§ **Problem description**: Without omitting anything, retype the data that follows.

§ **Data under study**:
=-=-=-=-=
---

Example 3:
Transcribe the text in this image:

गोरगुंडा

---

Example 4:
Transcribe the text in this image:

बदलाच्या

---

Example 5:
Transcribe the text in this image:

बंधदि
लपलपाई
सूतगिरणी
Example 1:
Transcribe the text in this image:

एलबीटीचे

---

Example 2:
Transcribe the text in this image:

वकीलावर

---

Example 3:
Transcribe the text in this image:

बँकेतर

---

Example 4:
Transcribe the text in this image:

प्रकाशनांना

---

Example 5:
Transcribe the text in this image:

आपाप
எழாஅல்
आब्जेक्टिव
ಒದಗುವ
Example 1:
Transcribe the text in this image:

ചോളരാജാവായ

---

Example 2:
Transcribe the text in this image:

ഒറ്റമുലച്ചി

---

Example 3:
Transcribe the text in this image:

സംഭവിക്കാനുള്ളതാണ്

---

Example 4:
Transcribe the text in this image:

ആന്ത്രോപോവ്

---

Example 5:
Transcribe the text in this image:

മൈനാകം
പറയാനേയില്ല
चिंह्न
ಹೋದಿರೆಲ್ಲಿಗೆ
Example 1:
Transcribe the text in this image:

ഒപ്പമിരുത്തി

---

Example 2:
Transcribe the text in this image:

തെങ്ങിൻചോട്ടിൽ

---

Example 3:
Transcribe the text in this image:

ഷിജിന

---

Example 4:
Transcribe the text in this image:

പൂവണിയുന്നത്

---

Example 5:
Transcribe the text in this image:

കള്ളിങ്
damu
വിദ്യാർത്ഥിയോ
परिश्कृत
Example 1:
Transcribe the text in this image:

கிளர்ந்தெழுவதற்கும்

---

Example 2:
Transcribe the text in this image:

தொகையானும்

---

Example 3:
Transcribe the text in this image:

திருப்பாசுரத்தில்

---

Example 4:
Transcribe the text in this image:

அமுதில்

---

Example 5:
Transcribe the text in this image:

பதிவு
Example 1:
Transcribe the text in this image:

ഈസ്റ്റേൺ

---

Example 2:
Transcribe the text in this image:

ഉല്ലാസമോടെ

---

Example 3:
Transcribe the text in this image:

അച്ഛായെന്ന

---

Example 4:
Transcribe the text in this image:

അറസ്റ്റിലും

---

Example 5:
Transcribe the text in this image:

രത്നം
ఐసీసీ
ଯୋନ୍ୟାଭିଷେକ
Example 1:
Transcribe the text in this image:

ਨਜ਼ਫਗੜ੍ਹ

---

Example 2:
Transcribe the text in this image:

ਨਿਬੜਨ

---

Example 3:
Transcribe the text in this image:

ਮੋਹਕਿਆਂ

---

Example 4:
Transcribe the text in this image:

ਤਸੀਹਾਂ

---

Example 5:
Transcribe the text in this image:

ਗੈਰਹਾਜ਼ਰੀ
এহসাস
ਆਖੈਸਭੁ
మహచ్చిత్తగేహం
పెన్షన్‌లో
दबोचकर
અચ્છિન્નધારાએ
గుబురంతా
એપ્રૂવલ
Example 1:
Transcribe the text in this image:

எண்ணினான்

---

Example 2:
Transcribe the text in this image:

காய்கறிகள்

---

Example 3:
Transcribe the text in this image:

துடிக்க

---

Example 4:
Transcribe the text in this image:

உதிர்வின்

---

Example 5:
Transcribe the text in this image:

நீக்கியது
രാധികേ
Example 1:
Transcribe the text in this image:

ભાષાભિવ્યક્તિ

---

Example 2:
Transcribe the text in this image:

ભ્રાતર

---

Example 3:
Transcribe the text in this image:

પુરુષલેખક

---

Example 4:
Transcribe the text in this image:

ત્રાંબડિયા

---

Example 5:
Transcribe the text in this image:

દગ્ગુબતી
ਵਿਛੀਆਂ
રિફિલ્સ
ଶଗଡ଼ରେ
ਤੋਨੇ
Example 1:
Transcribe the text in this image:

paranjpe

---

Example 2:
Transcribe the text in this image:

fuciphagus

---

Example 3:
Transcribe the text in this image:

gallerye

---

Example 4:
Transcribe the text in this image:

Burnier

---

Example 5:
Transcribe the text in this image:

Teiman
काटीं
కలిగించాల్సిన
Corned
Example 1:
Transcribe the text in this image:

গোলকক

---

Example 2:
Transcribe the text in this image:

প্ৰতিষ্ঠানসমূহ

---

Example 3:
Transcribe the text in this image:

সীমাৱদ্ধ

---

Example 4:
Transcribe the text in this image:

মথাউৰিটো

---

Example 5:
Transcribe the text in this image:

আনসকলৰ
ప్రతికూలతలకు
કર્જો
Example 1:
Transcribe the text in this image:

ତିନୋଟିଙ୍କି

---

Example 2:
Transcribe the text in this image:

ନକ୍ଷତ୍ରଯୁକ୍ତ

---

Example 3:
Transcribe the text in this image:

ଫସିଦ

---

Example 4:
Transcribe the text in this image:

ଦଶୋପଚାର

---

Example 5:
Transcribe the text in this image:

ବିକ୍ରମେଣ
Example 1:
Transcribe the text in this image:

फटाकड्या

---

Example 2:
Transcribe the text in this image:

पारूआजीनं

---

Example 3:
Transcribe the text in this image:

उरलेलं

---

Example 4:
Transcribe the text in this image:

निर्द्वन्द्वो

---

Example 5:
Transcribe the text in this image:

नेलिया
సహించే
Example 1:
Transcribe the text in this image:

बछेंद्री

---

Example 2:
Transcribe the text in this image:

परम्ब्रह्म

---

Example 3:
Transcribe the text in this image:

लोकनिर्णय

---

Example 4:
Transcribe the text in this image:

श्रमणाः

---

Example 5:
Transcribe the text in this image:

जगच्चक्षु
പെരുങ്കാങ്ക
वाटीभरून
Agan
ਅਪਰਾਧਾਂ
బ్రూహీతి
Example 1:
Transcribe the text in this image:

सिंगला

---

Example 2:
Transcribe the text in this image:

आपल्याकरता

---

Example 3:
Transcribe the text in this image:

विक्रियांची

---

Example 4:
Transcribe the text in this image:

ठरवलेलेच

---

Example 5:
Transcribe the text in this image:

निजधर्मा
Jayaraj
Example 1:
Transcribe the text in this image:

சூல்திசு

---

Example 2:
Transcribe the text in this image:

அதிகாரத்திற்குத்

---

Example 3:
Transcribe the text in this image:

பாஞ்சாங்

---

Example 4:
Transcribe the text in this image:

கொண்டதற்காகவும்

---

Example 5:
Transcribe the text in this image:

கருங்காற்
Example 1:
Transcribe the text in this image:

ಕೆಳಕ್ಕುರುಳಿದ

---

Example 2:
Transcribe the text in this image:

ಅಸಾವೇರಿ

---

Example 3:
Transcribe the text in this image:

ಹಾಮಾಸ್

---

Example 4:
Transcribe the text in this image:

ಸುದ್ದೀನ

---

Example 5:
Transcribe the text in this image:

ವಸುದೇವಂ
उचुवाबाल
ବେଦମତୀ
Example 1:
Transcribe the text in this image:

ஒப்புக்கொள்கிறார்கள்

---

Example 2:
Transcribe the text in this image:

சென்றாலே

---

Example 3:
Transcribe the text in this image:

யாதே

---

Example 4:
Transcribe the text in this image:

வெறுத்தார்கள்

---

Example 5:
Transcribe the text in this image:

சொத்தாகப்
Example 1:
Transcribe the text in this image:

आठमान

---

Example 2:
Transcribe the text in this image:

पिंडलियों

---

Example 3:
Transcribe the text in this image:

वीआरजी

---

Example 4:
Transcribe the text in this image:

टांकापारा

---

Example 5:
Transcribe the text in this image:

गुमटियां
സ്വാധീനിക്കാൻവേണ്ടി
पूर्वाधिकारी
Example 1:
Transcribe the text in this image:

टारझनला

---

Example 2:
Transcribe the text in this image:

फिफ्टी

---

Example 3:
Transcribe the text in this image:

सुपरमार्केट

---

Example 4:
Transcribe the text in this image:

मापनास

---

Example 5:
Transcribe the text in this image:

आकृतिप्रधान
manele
=-=-=-=-=
§ **Output below**:
---

Example 3:
Transcribe the text in this image:

गोरगुंडा

---

Example 4:
Transcribe the text in this image:

बदलाच्या

---

Example 5:
Transcribe the text in this image:

बंधदि
लपलपाई
सूतगिरणी
Example 1:
Transcribe the text in this image:

एलबीटीचे

---

Example 2:
Transcribe the text in this image:

वकीलावर

---

Example 3:
Transcribe the text in this image:

बँकेतर

---

Example 4:
Transcribe the text in this image:

प्रकाशनांना

---

Example 5:
Transcribe the text in this image:

आपाप
எழாஅல்
आब्जेक्टिव
ಒದಗುವ
Example 1:
Transcribe the text in this image:

ചോളരാജാവായ

---

Example 2:
Transcribe the text in this image:

ഒറ്റമുലച്ചി

---

Example 3:
Transcribe the text in this image:

സംഭവിക്കാനുള്ളതാണ്

---

Example 4:
Transcribe the text in this image:

ആന്ത്രോപോവ്

---

Example 5:
Transcribe the text in this image:

മൈനാകം
പറയാനേയില്ല
चिंह्न
ಹೋದಿರೆಲ್ಲಿಗೆ
Example 1:
Transcribe the text in this image:

ഒപ്പമിരുത്തി

---

Example 2:
Transcribe the text in this image:

തെങ്ങിൻചോട്ടിൽ

---

Example 3:
Transcribe the text in this image:

ഷിജിന

---

Example 4:
Transcribe the text in this image:

പൂവണിയുന്നത്

---

Example 5:
Transcribe the text in this image:

കള്ളിങ്
damu
വിദ്യാർത്ഥിയോ
परिश्कृत
Example 1:
Transcribe the text in this image:

கிளர்ந்தெழுவதற்கும்

---

Example 2:
Transcribe the text in this image:

தொகையானும்

---

Example 3:
Transcribe the text in this image:

திருப்பாசுரத்தில்

---

Example 4:
Transcribe the text in this image:

அமுதில்

---

Example 5:
Transcribe the text in this image:

பதிவு
Example 1:
Transcribe the text in this image:

ഈസ്റ്റേൺ

---

Example 2:
Transcribe the text in this image:

ഉല്ലാസമോടെ

---

Example 3:
Transcribe the text in this image:

അച്ഛായെന്ന

---

Example 4:
Transcribe the text in this image:

അറസ്റ്റിലും

---

Example 5:
Transcribe the text in this image:

രത്നം
ఐసీసీ
ଯୋନ୍ୟାଭିଷେକ
Example 1:
Transcribe the text in this image:

ਨਜ਼ਫਗੜ੍ਹ

---

Example 2:
Transcribe the text in this image:

ਨਿਬੜਨ

---

Example 3:
Transcribe the text in this image:

ਮੋਹਕਿਆਂ

---

Example 4:
Transcribe the text in this image:

ਤਸੀਹਾਂ

---

Example 5:
Transcribe the text in this image:

ਗੈਰਹਾਜ਼ਰੀ
এহসাস
ਆਖੈਸਭੁ
మహచ్చిత్తగేహం
పెన్షన్‌లో
दबोचकर
અચ્છિન્નધારાએ
గుబురంతా
એપ્રૂવલ
Example 1:
Transcribe the text in this image:

எண்ணினான்

---

Example 2:
Transcribe the text in this image:

காய்கறிகள்

---

Example 3:
Transcribe the text in this image:

துடிக்க

---

Example 4:
Transcribe the text in this image:

உதிர்வின்

---

Example 5:
Transcribe the text in this image:

நீக்கியது
രാധികേ
Example 1:
Transcribe the text in this image:

ભાષાભિવ્યક્તિ

---

Example 2:
Transcribe the text in this image:

ભ્રાતર

---

Example 3:
Transcribe the text in this image:

પુરુષલેખક

---

Example 4:
Transcribe the text in this image:

ત્રાંબડિયા

---

Example 5:
Transcribe the text in this image:

દગ્ગુબતી
ਵਿਛੀਆਂ
રિફિલ્સ
ଶଗଡ଼ରେ
ਤੋਨੇ
Example 1:
Transcribe the text in this image:

paranjpe

---

Example 2:
Transcribe the text in this image:

fuciphagus

---

Example 3:
Transcribe the text in this image:

gallerye

---

Example 4:
Transcribe the text in this image:

Burnier

---

Example 5:
Transcribe the text in this image:

Teiman
काटीं
కలిగించాల్సిన
Corned
Example 1:
Transcribe the text in this image:

গোলকক

---

Example 2:
Transcribe the text in this image:

প্ৰতিষ্ঠানসমূহ

---

Example 3:
Transcribe the text in this image:

সীমাৱদ্ধ

---

Example 4:
Transcribe the text in this image:

মথাউৰিটো

---

Example 5:
Transcribe the text in this image:

আনসকলৰ
ప్రతికూలతలకు
કર્જો
Example 1:
Transcribe the text in this image:

ତିନୋଟିଙ୍କି

---

Example 2:
Transcribe the text in this image:

ନକ୍ଷତ୍ରଯୁକ୍ତ

---

Example 3:
Transcribe the text in this image:

ଫସିଦ

---

Example 4:
Transcribe the text in this image:

ଦଶୋପଚାର

---

Example 5:
Transcribe the text in this image:

ବିକ୍ରମେଣ
Example 1:
Transcribe the text in this image:

फटाकड्या

---

Example 2:
Transcribe the text in this image:

पारूआजीनं

---

Example 3:
Transcribe the text in this image:

उरलेलं

---

Example 4:
Transcribe the text in this image:

निर्द्वन्द्वो

---

Example 5:
Transcribe the text in this image:

नेलिया
సహించే
Example 1:
Transcribe the text in this image:

बछेंद्री

---

Example 2:
Transcribe the text in this image:

परम्ब्रह्म

---

Example 3:
Transcribe the text in this image:

लोकनिर्णय

---

Example 4:
Transcribe the text in this image:

श्रमणाः

---

Example 5:
Transcribe the text in this image:

जगच्चक्षु
പെരുങ്കാങ്ക
वाटीभरून
Agan
ਅਪਰਾਧਾਂ
బ్రూహీతి
Example 1:
Transcribe the text in this image:

सिंगला

---

Example 2:
Transcribe the text in this image:

आपल्याकरता

---

Example 3:
Transcribe the text in this image:

विक्रियांची

---

Example 4:
Transcribe the text in this image:

ठरवलेलेच

---

Example 5:
Transcribe the text in this image:

निजधर्मा
Jayaraj
Example 1:
Transcribe the text in this image:

சூல்திசு

---

Example 2:
Transcribe the text in this image:

அதிகாரத்திற்குத்

---

Example 3:
Transcribe the text in this image:

பாஞ்சாங்

---

Example 4:
Transcribe the text in this image:

கொண்டதற்காகவும்

---

Example 5:
Transcribe the text in this image:

கருங்காற்
Example 1:
Transcribe the text in this image:

ಕೆಳಕ್ಕುರುಳಿದ

---

Example 2:
Transcribe the text in this image:

ಅಸಾವೇರಿ

---

Example 3:
Transcribe the text in this image:

ಹಾಮಾಸ್

---

Example 4:
Transcribe the text in this image:

ಸುದ್ದೀನ

---

Example 5:
Transcribe the text in this image:

ವಸುದೇವಂ
उचुवाबाल
ବେଦମତୀ
Example 1:
Transcribe the text in this image:

ஒப்புக்கொள்கிறார்கள்

---

Example 2:
Transcribe the text in this image:

சென்றாலே

---

Example 3:
Transcribe the text in this image:

யாதே

---

Example 4:
Transcribe the text in this image:

வெறுத்தார்கள்

---

Example 5:
Transcribe the text in this image:

சொத்தாகப்
Example 1:
Transcribe the text in this image:

आठमान

---

Example 2:
Transcribe the text in this image:

पिंडलियों

---

Example 3:
Transcribe the text in this image:

वीआरजी

---

Example 4:
Transcribe the text in this image:

टांकापारा

---

Example 5:
Transcribe the text in this image:

गुमटियां
സ്വാധീനിക്കാൻവേണ്ടി
पूर्वाधिकारी
Example 1:
Transcribe the text in this image:

टारझनला

---

Example 2:
Transcribe the text in this image:

फिफ्टी

---

Example 3:
Transcribe the text in this image:

सुपरमार्केट

---

Example 4:
Transcribe the text in this image:

मापनास

---

Example 5:
Transcribe the text in this image:

आकृतिप्रधान
manele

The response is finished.